■ **Exercise details**
A word-for-word copy of the records that follow is needed, with every picture omitted.

### Material provided

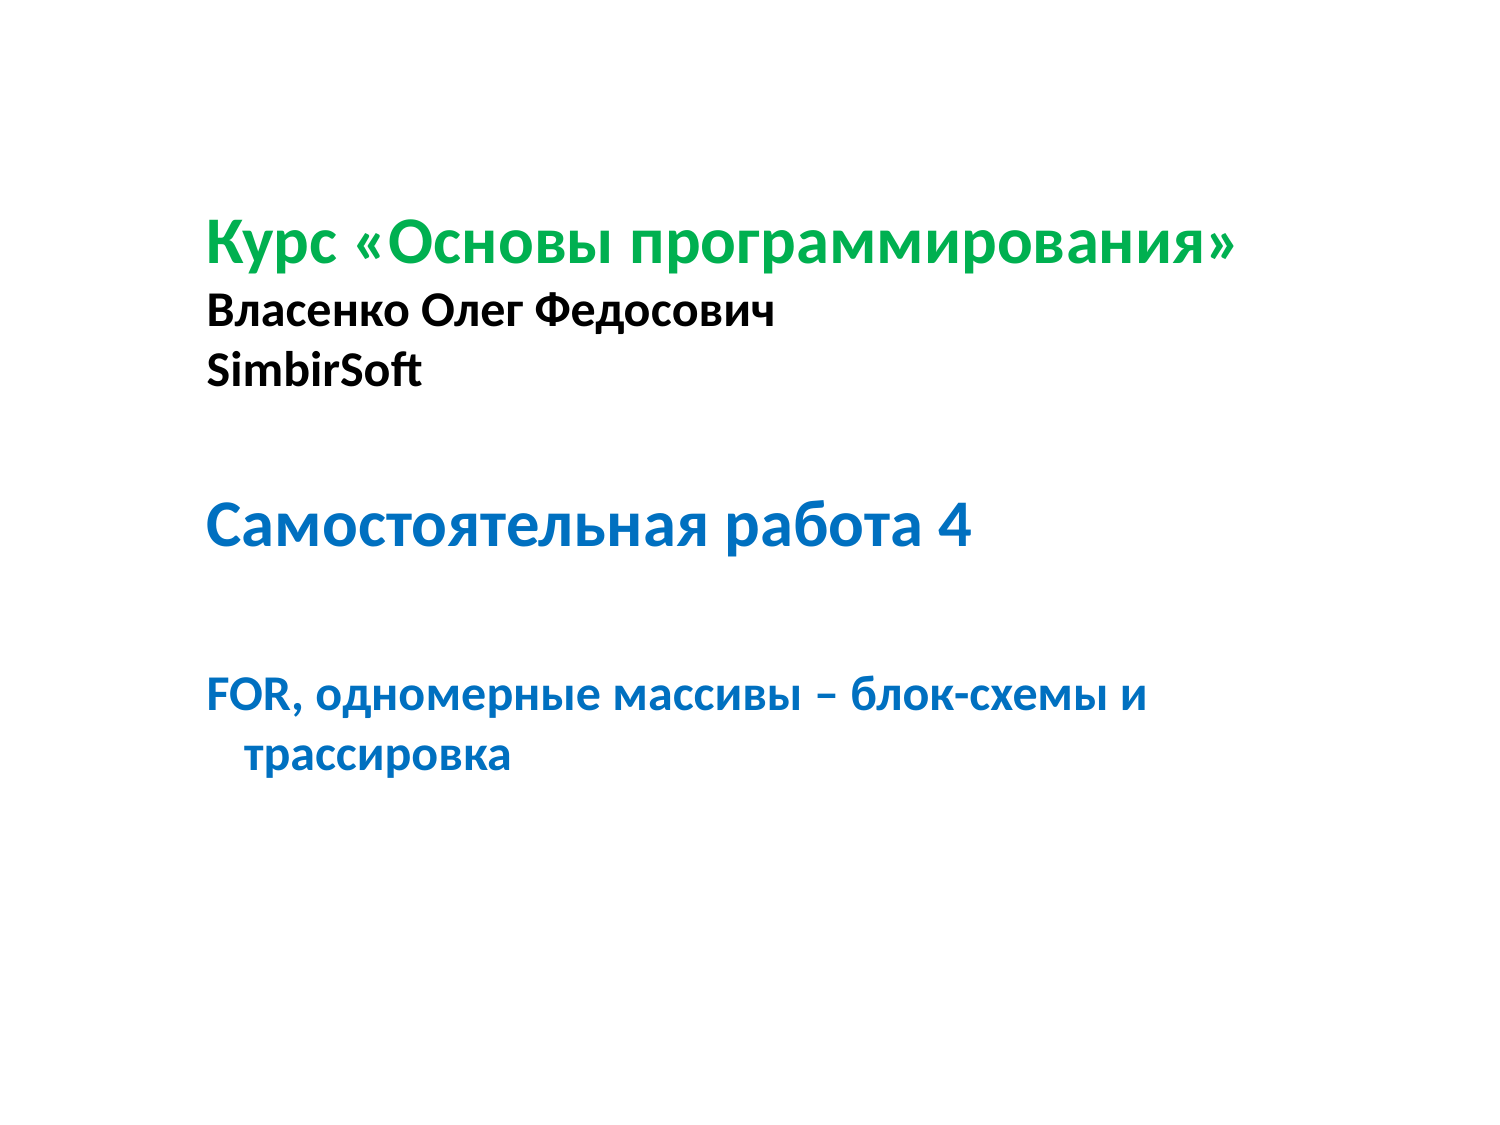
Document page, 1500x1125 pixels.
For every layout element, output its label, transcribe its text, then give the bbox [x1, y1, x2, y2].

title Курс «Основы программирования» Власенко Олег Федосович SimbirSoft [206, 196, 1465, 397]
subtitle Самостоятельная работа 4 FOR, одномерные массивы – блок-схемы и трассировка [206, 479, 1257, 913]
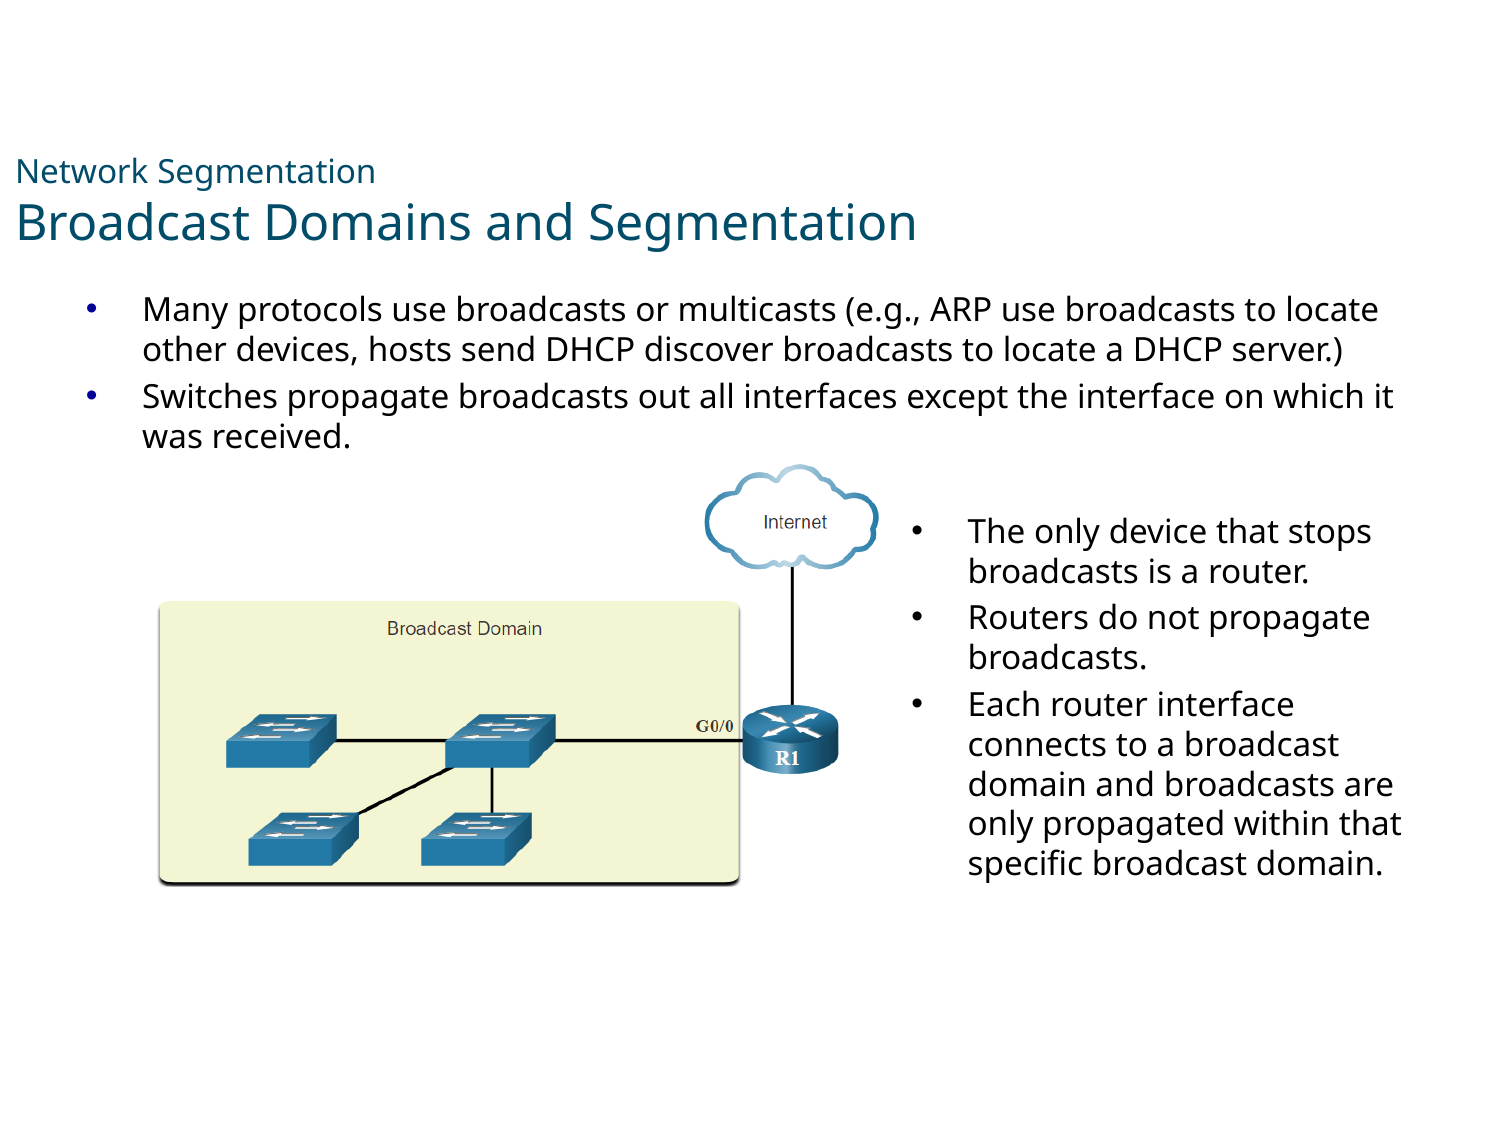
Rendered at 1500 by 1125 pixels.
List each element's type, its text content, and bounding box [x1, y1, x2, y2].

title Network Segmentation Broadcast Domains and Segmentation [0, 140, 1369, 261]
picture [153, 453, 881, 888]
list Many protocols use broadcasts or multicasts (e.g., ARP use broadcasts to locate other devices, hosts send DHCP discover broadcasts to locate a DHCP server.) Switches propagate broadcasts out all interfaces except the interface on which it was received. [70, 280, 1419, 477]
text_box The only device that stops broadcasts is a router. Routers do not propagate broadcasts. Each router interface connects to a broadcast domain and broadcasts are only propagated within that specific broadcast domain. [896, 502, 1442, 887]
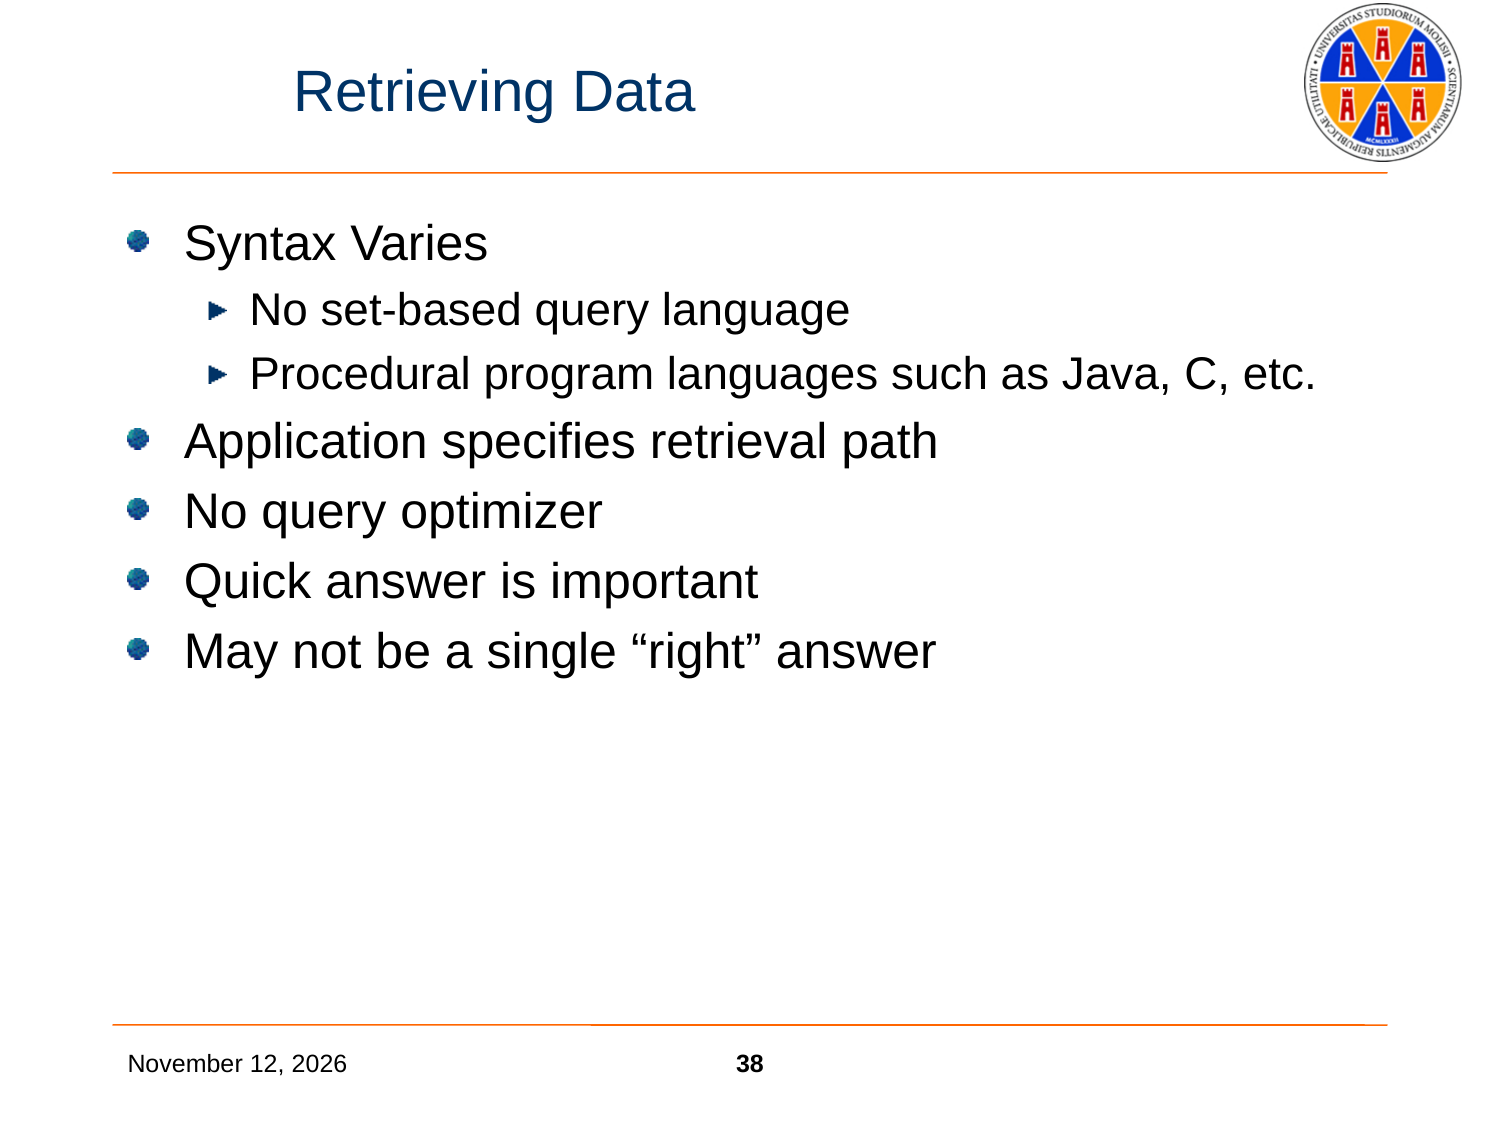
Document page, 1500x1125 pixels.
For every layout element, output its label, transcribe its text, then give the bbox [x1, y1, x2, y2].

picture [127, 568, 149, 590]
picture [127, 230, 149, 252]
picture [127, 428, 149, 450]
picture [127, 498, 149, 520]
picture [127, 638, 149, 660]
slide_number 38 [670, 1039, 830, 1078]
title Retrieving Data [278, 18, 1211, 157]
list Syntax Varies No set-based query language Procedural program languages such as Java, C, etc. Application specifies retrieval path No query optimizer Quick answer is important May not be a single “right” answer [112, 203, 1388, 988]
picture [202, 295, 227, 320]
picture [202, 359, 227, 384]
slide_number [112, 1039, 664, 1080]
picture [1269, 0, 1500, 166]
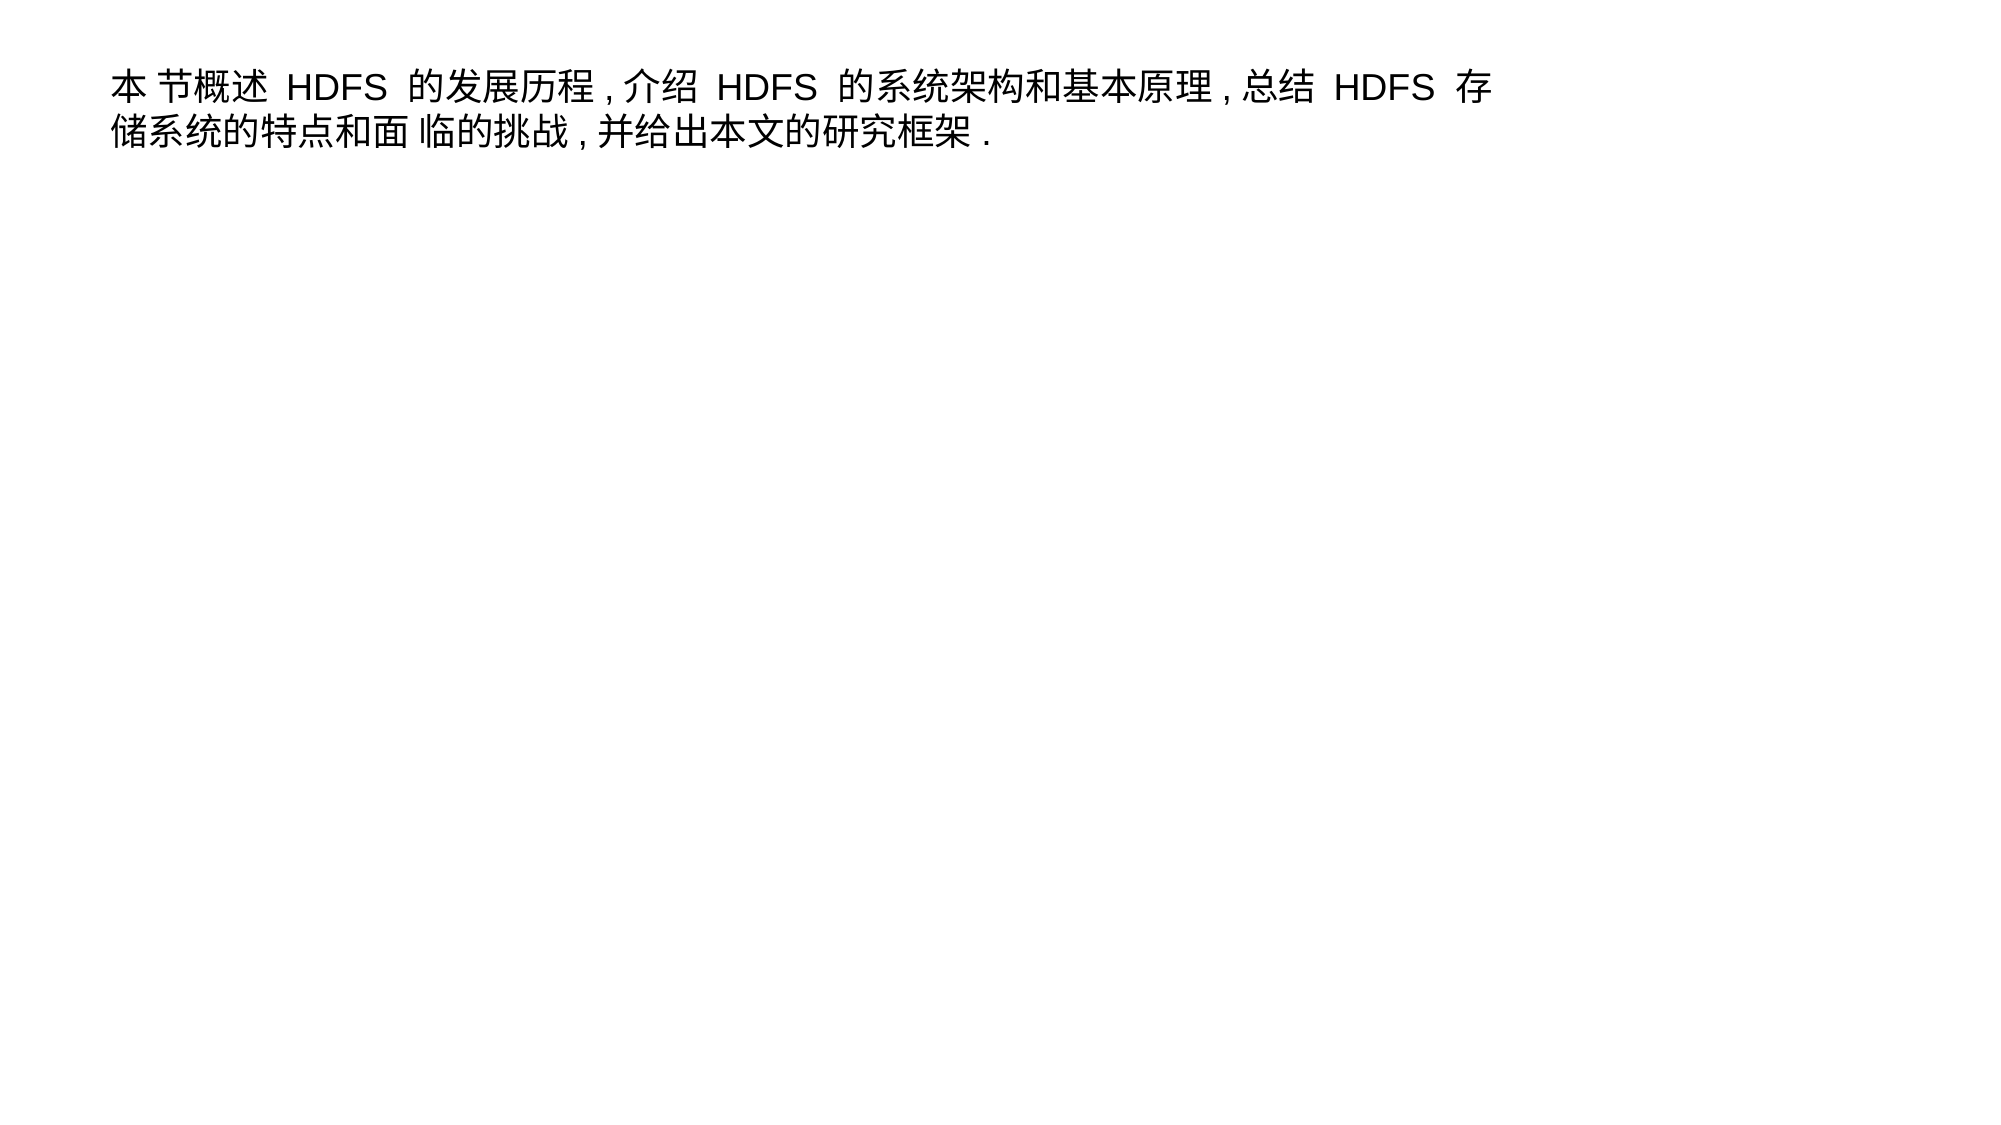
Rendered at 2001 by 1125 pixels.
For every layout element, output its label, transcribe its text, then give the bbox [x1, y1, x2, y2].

######

■ **Response**
Document page, 1500x1125 pixels.
For every layout element, output its label, transcribe its text, then give the bbox [x1, y1, x2, y2].

title Курс «Основы программирования» Власенко Олег Федосович SimbirSoft [206, 196, 1465, 397]
subtitle Самостоятельная работа 4 FOR, одномерные массивы – блок-схемы и трассировка [206, 479, 1257, 913]
Rendered at 1500 by 1125 pixels.
List each element's type, its text content, and bounding box [x1, y1, x2, y2].

title Network Segmentation Broadcast Domains and Segmentation [0, 140, 1369, 261]
picture [153, 453, 881, 888]
list Many protocols use broadcasts or multicasts (e.g., ARP use broadcasts to locate other devices, hosts send DHCP discover broadcasts to locate a DHCP server.) Switches propagate broadcasts out all interfaces except the interface on which it was received. [70, 280, 1419, 477]
text_box The only device that stops broadcasts is a router. Routers do not propagate broadcasts. Each router interface connects to a broadcast domain and broadcasts are only propagated within that specific broadcast domain. [896, 502, 1442, 887]
Document page, 1500x1125 pixels.
For every layout element, output its label, transcribe its text, then give the bbox [x1, y1, x2, y2].

picture [127, 568, 149, 590]
picture [127, 230, 149, 252]
picture [127, 428, 149, 450]
picture [127, 498, 149, 520]
picture [127, 638, 149, 660]
slide_number 38 [670, 1039, 830, 1078]
title Retrieving Data [278, 18, 1211, 157]
list Syntax Varies No set-based query language Procedural program languages such as Java, C, etc. Application specifies retrieval path No query optimizer Quick answer is important May not be a single “right” answer [112, 203, 1388, 988]
picture [202, 295, 227, 320]
picture [202, 359, 227, 384]
slide_number [112, 1039, 664, 1080]
picture [1269, 0, 1500, 166]
Rendered at 2001 by 1125 pixels.
For every layout element, output its label, transcribe its text, then give the bbox [x1, y1, x2, y2].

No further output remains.